Rewrite the material below, replacing each "Refrain" with "Chorus" and leaving everything else as it is.

══ Information given

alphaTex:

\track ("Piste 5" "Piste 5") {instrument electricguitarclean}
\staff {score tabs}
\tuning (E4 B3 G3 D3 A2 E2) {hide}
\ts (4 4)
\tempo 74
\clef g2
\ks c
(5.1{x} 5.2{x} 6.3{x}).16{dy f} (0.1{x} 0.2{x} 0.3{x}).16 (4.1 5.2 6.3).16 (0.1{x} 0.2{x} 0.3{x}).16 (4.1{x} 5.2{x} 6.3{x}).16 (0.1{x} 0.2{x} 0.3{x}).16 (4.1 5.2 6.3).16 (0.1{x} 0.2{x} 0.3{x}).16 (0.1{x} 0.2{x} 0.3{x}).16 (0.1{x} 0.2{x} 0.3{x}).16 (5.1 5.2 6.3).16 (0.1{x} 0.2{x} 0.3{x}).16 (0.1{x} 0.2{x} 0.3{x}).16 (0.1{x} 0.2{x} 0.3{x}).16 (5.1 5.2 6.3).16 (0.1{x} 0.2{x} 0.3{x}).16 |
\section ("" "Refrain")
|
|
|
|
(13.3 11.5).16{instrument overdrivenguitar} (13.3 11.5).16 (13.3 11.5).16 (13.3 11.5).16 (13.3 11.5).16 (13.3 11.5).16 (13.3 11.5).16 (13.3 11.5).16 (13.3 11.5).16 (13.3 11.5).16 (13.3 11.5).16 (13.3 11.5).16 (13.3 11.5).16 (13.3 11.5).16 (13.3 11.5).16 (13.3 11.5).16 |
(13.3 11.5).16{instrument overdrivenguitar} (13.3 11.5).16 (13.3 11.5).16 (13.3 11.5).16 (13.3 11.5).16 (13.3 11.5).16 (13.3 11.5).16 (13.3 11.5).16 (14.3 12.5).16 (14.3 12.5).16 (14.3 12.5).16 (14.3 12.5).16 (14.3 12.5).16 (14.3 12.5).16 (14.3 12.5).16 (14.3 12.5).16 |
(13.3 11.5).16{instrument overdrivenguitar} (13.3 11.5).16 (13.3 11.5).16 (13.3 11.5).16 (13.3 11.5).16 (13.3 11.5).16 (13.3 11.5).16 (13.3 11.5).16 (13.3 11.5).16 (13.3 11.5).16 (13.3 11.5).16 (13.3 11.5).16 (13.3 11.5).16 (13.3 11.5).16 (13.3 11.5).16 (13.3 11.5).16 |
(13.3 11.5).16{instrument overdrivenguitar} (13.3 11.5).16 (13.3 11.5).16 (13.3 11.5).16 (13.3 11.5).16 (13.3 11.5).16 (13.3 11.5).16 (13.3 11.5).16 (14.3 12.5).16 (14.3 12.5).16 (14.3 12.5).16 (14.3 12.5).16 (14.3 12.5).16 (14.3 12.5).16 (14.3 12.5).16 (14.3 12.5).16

════

→ Response
alphaTex:

\track ("Piste 5" "Piste 5") {instrument electricguitarclean}
\staff {score tabs}
\tuning (E4 B3 G3 D3 A2 E2) {hide}
\ts (4 4)
\tempo 74
\clef g2
\ks c
(5.1{x} 5.2{x} 6.3{x}).16{dy f} (0.1{x} 0.2{x} 0.3{x}).16 (4.1 5.2 6.3).16 (0.1{x} 0.2{x} 0.3{x}).16 (4.1{x} 5.2{x} 6.3{x}).16 (0.1{x} 0.2{x} 0.3{x}).16 (4.1 5.2 6.3).16 (0.1{x} 0.2{x} 0.3{x}).16 (0.1{x} 0.2{x} 0.3{x}).16 (0.1{x} 0.2{x} 0.3{x}).16 (5.1 5.2 6.3).16 (0.1{x} 0.2{x} 0.3{x}).16 (0.1{x} 0.2{x} 0.3{x}).16 (0.1{x} 0.2{x} 0.3{x}).16 (5.1 5.2 6.3).16 (0.1{x} 0.2{x} 0.3{x}).16 |
\section ("" "Chorus")
|
|
|
|
(13.3 11.5).16{instrument overdrivenguitar} (13.3 11.5).16 (13.3 11.5).16 (13.3 11.5).16 (13.3 11.5).16 (13.3 11.5).16 (13.3 11.5).16 (13.3 11.5).16 (13.3 11.5).16 (13.3 11.5).16 (13.3 11.5).16 (13.3 11.5).16 (13.3 11.5).16 (13.3 11.5).16 (13.3 11.5).16 (13.3 11.5).16 |
(13.3 11.5).16{instrument overdrivenguitar} (13.3 11.5).16 (13.3 11.5).16 (13.3 11.5).16 (13.3 11.5).16 (13.3 11.5).16 (13.3 11.5).16 (13.3 11.5).16 (14.3 12.5).16 (14.3 12.5).16 (14.3 12.5).16 (14.3 12.5).16 (14.3 12.5).16 (14.3 12.5).16 (14.3 12.5).16 (14.3 12.5).16 |
(13.3 11.5).16{instrument overdrivenguitar} (13.3 11.5).16 (13.3 11.5).16 (13.3 11.5).16 (13.3 11.5).16 (13.3 11.5).16 (13.3 11.5).16 (13.3 11.5).16 (13.3 11.5).16 (13.3 11.5).16 (13.3 11.5).16 (13.3 11.5).16 (13.3 11.5).16 (13.3 11.5).16 (13.3 11.5).16 (13.3 11.5).16 |
(13.3 11.5).16{instrument overdrivenguitar} (13.3 11.5).16 (13.3 11.5).16 (13.3 11.5).16 (13.3 11.5).16 (13.3 11.5).16 (13.3 11.5).16 (13.3 11.5).16 (14.3 12.5).16 (14.3 12.5).16 (14.3 12.5).16 (14.3 12.5).16 (14.3 12.5).16 (14.3 12.5).16 (14.3 12.5).16 (14.3 12.5).16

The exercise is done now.